The Court upheld Prop 103 rules that prevent insurance companies from earning excessive profits and prohibit them from passing on excessive costs – like sports sponsorships – to consumers.
In 2013, Insurance Commissioner Dave Jones ordered Mercury to lower its overall homeowner's insurance rates by 5.4%, a savings of $16 million in annual premiums to consumers. Mercury was prevented from passing on the cost of sponsoring a golf tournament, political contributions and excessive profits to its policyholders. Mercury, and industry trade associations representing State Farm, Allstate, Farmers, and other insurers sued, claiming that the order violated their constitutional right to a fair profit and freedom of speech.
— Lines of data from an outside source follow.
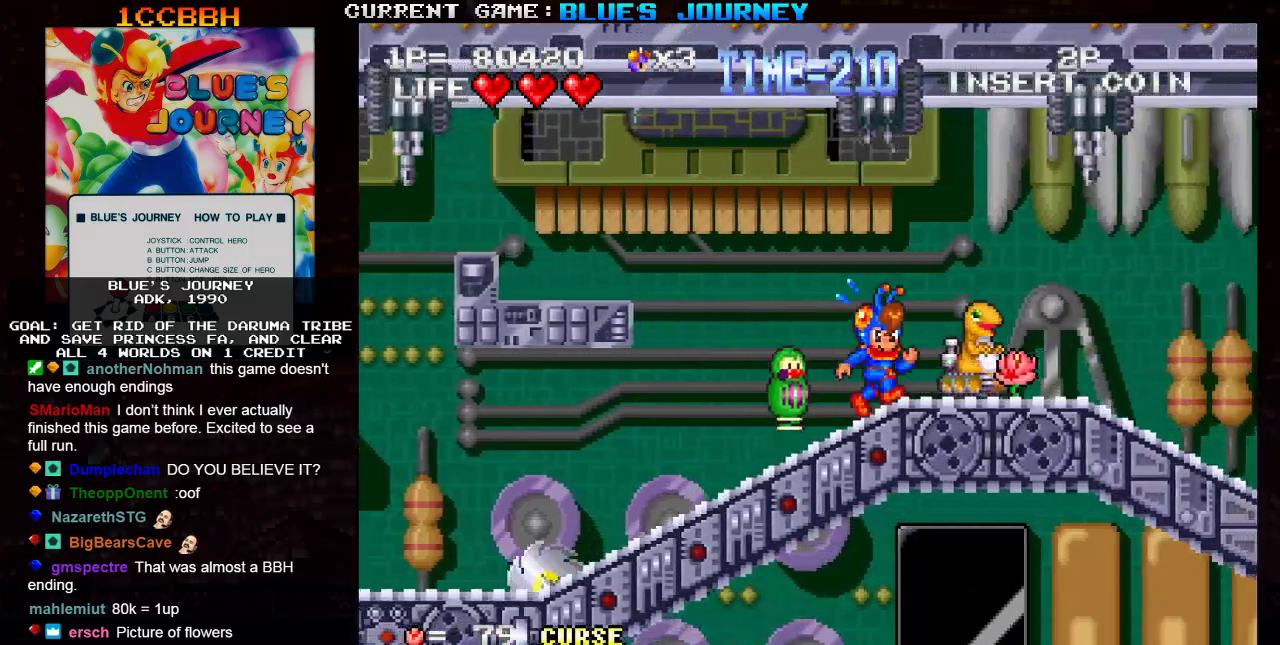
{"buttons": [], "left_stick": "right", "events": []}
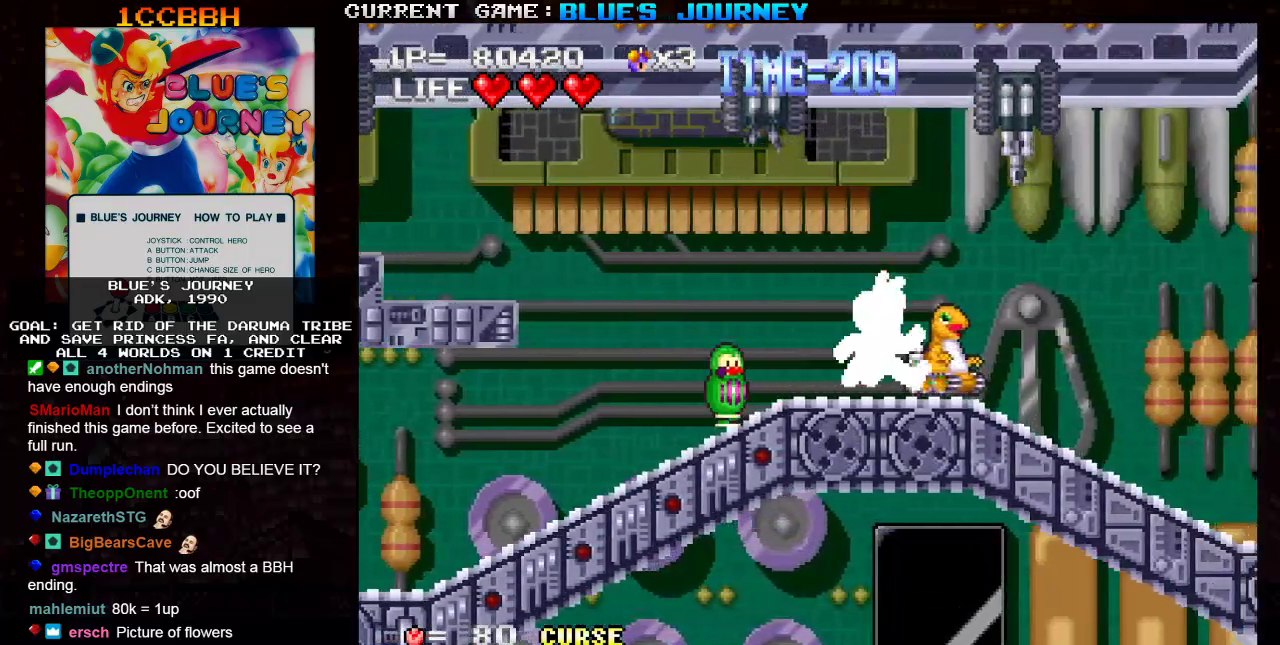
{"buttons": [], "left_stick": "right", "events": []}
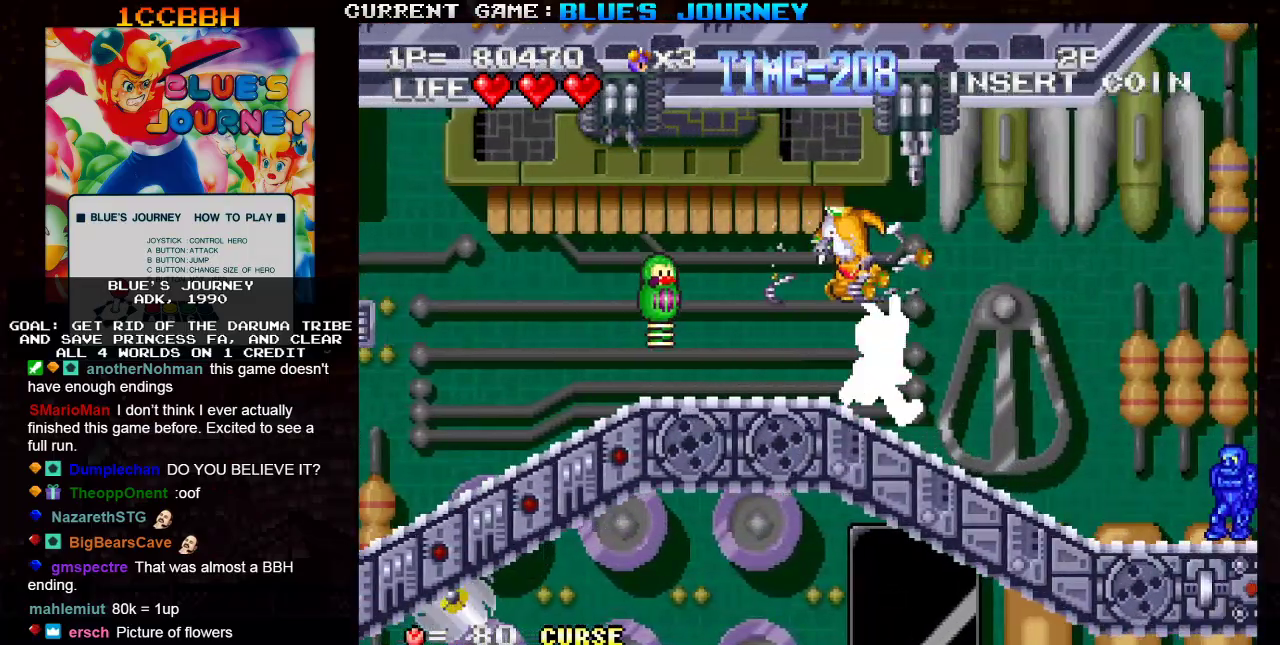
{"buttons": [], "left_stick": "right", "events": []}
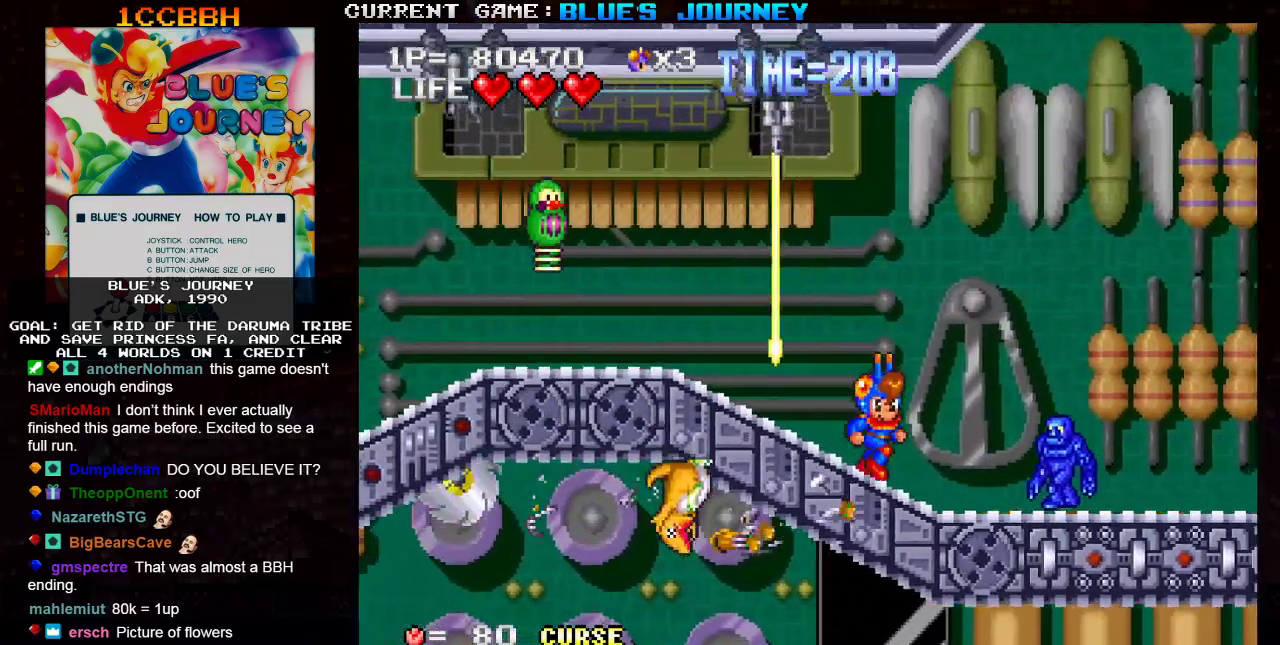
{"buttons": [], "left_stick": "right", "events": []}
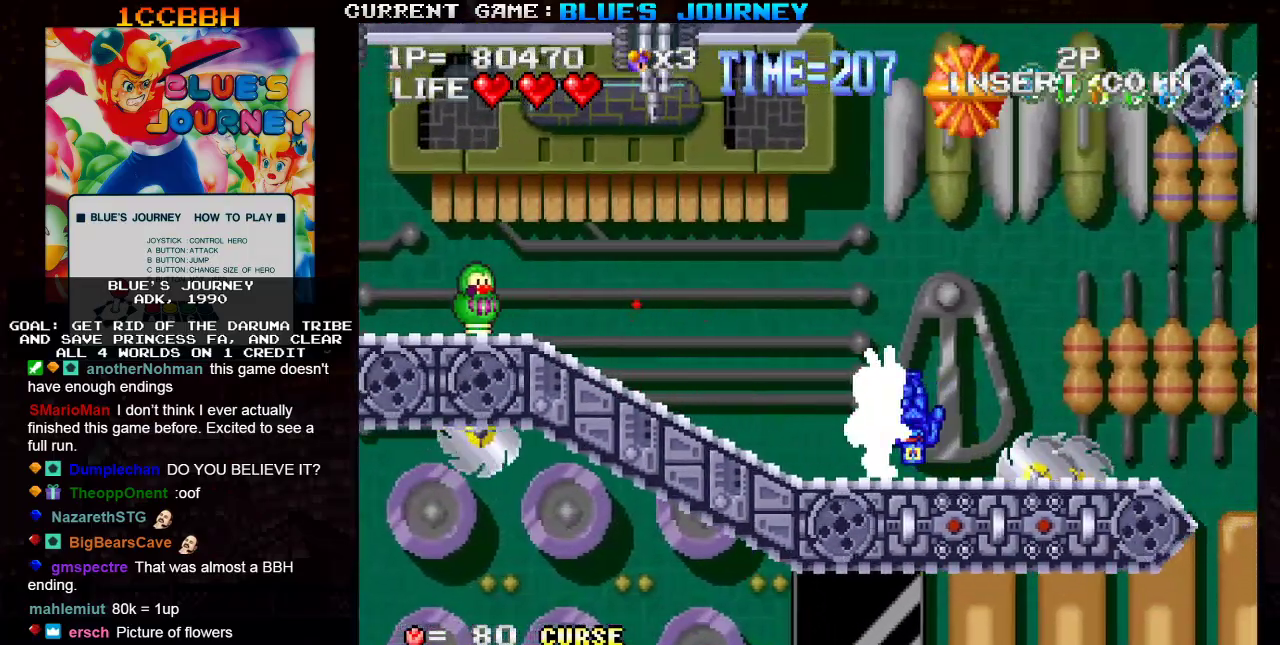
{"buttons": [], "left_stick": "right", "events": []}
The Sacramento District Court dismissed the suit, and Mercury and the industry appealed.
The Court of Appeal was clearly not impressed:
The Trades’ attempt to explain how the Calfarm court, “ruling on the state and federal due process clauses, conducted an analysis in line with Lingle’s pronouncement of the Due Process standard,” and how the 20th Century court can be understood to have “equated ‘deep financial hardship,’ as used in the opinion, with more traditional notions of confiscation centered on the absence of a fair rate of return,” amounts to little more than hocus pocus.
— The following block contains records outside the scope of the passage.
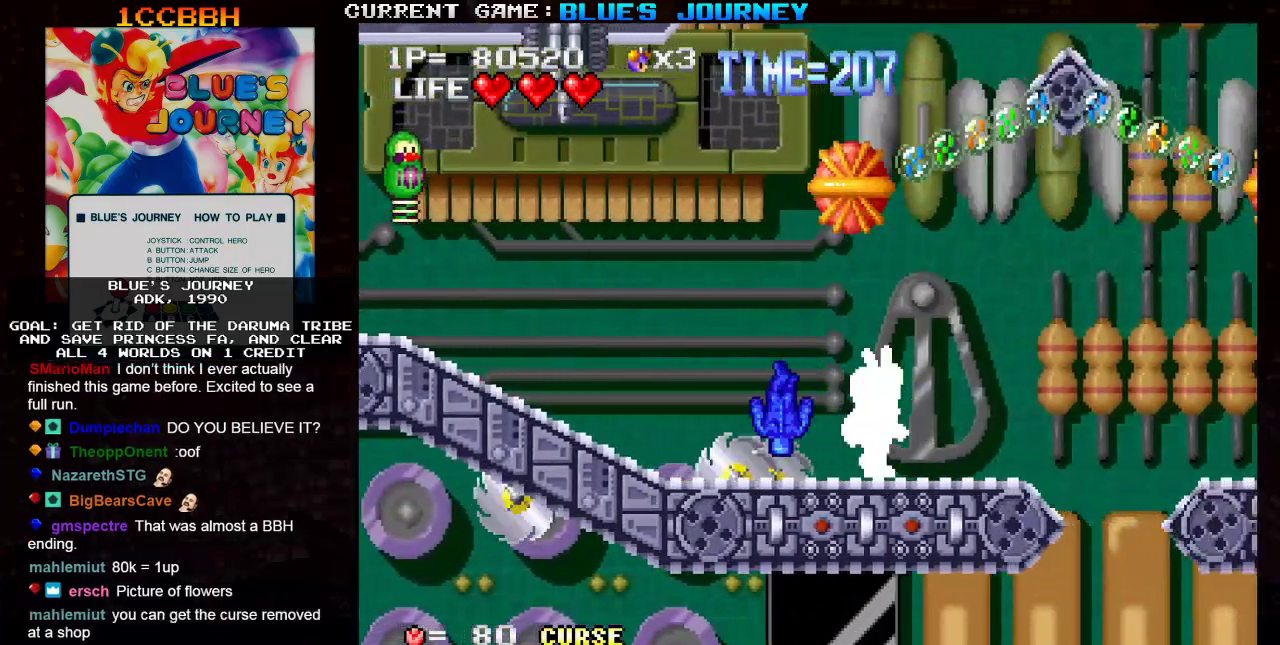
{"buttons": ["TRIANGLE"], "left_stick": "right", "events": [[383, "TRIANGLE", "down"]]}
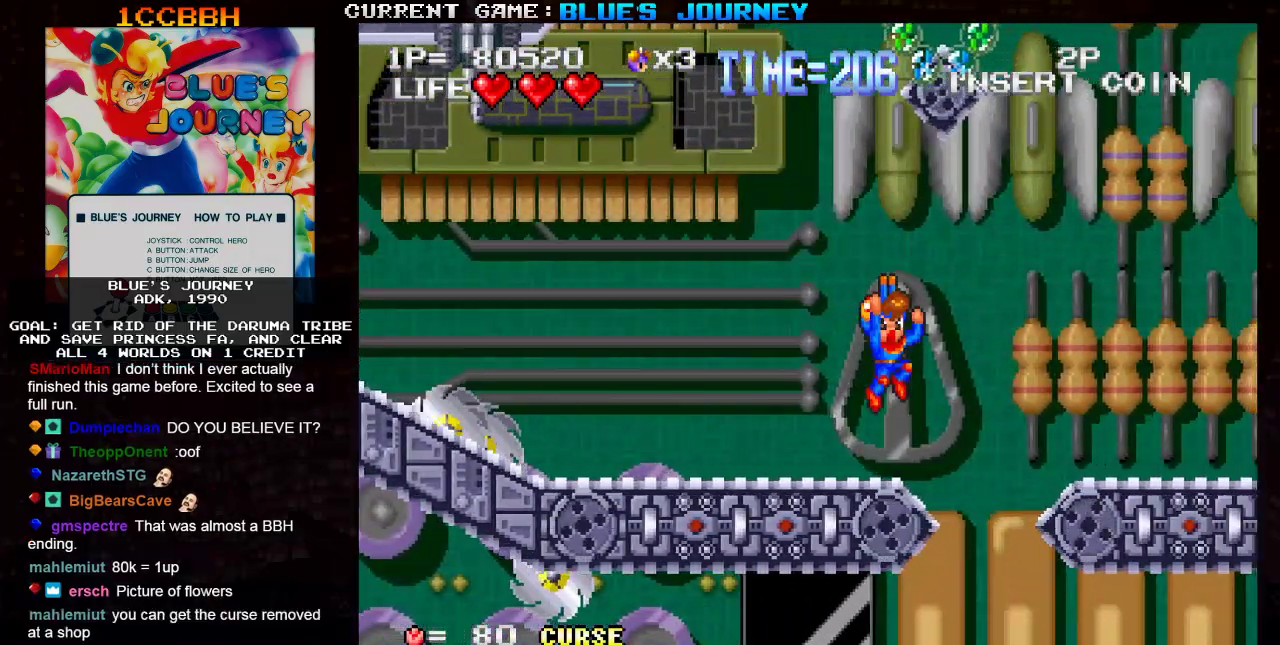
{"buttons": ["TRIANGLE"], "left_stick": "right", "events": []}
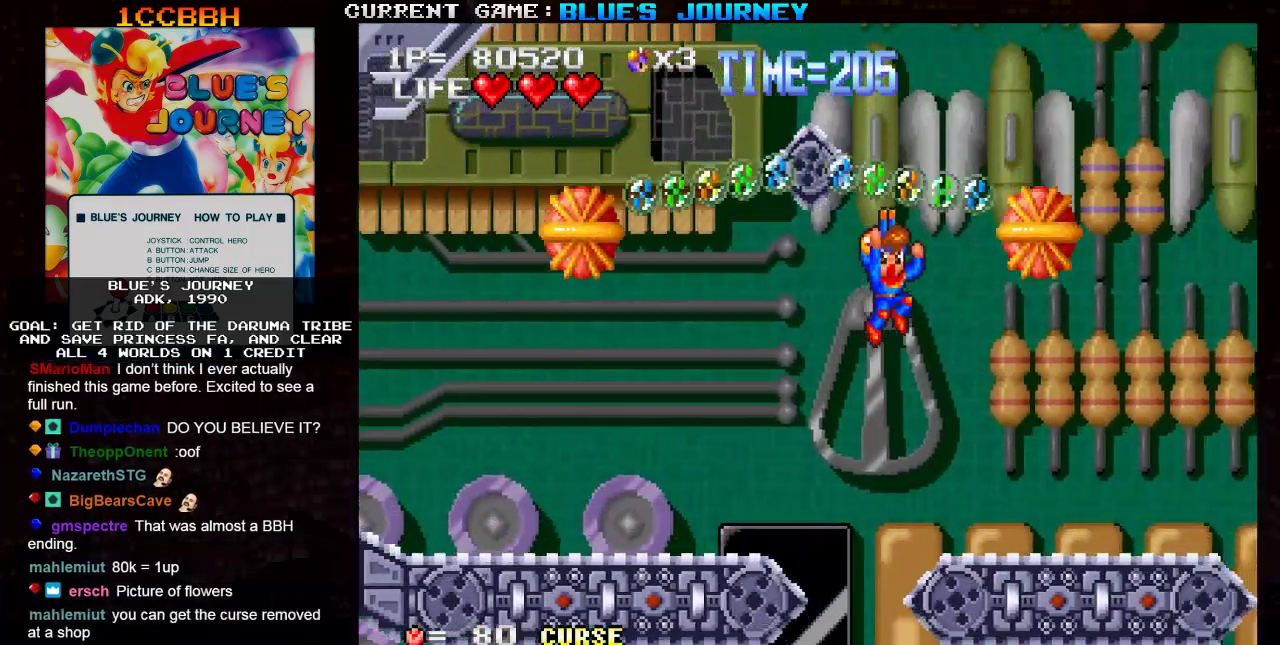
{"buttons": [], "left_stick": "right", "events": [[400, "TRIANGLE", "up"]]}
Nothing in the Supreme Court’s extended discussion of the “deep financial hardship” standard suggests that it would apply only to a retrospective price control rather than a prospective price control. Again, the Trades’ argument is smoke and mirrors -- nothing more.
Having found that Mercury aims its entire advertising budget at promoting the Mercury Insurance Group as a whole and having concluded that the Mercury Insurance Group is not a specific insurer within the meaning of section 2644.10(f), the commissioner properly excluded all of Mercury’s advertising expenses from the rate calculation pursuant to the regulation because Mercury’s advertising was not aimed at obtaining business for a specific insurer and did not provide consumers with information pertinent to the decision whether to buy that insurer’s product. Accordingly, all of Mercury’s challenges to the commissioner’s rulings with respect to Mercury’s advertising expenses are without merit.
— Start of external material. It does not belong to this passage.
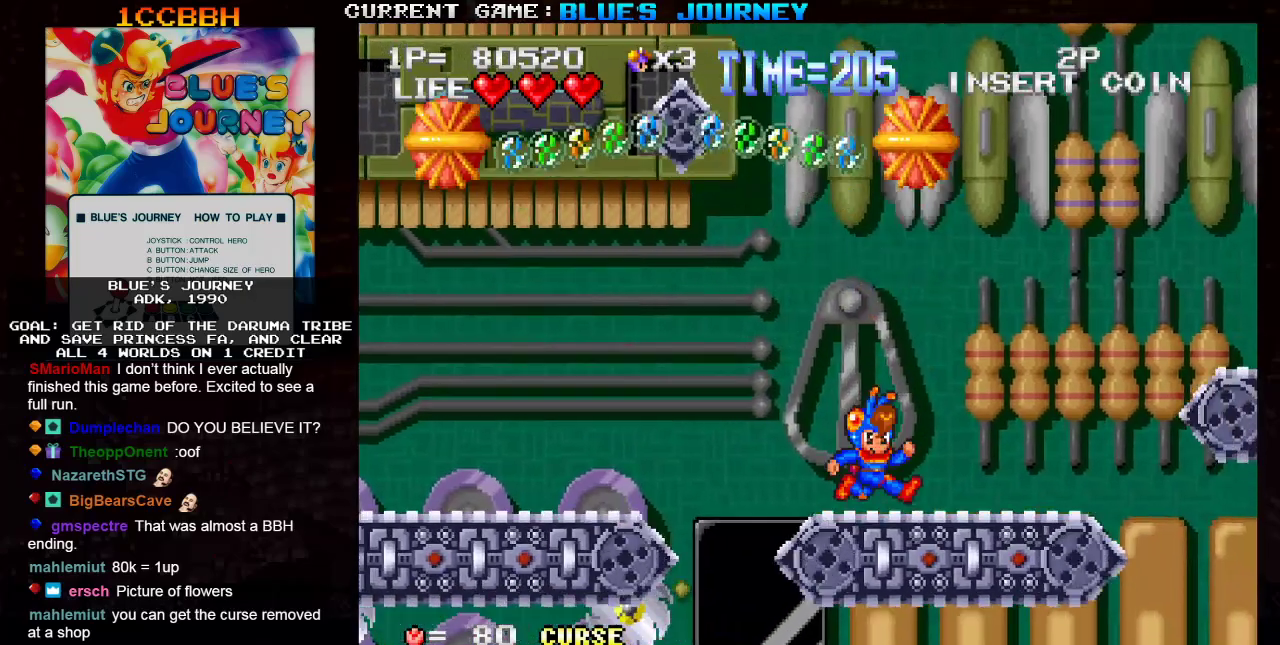
{"buttons": [], "left_stick": "right", "events": []}
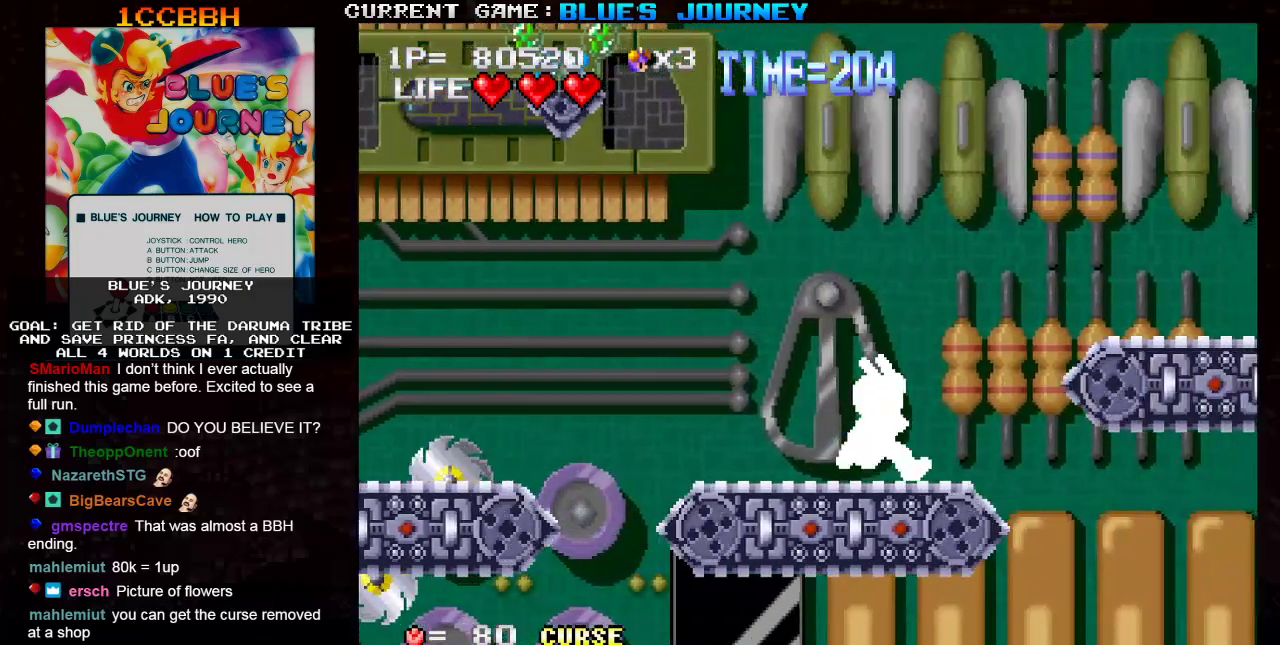
{"buttons": ["TRIANGLE"], "left_stick": "right", "events": [[233, "TRIANGLE", "down"]]}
State Farm is likely doubly sorry about the outcome, given that the arguments shot down here are central to another lawsuit it just filed. That suit seeks to overturn an order by the insurance commissioner for a State Farm homeowner's, renter's and condo insurance rate decrease worth $78 million and another $100 million-plus in refunds. Friday's decision doesn't bode well for the insurer.
While the insurance industry continues its permanent campaign against Prop 103, the insurance reform law continues to save drivers, homeowners and business owners billions. According to a 2013 Consumer Federation of America report, the law has saved drivers alone $100 billion since 1988. That's not hocus pocus or smoke and mirrors, but the fair and justified insurance rates required by the voters when they passed Proposition 103.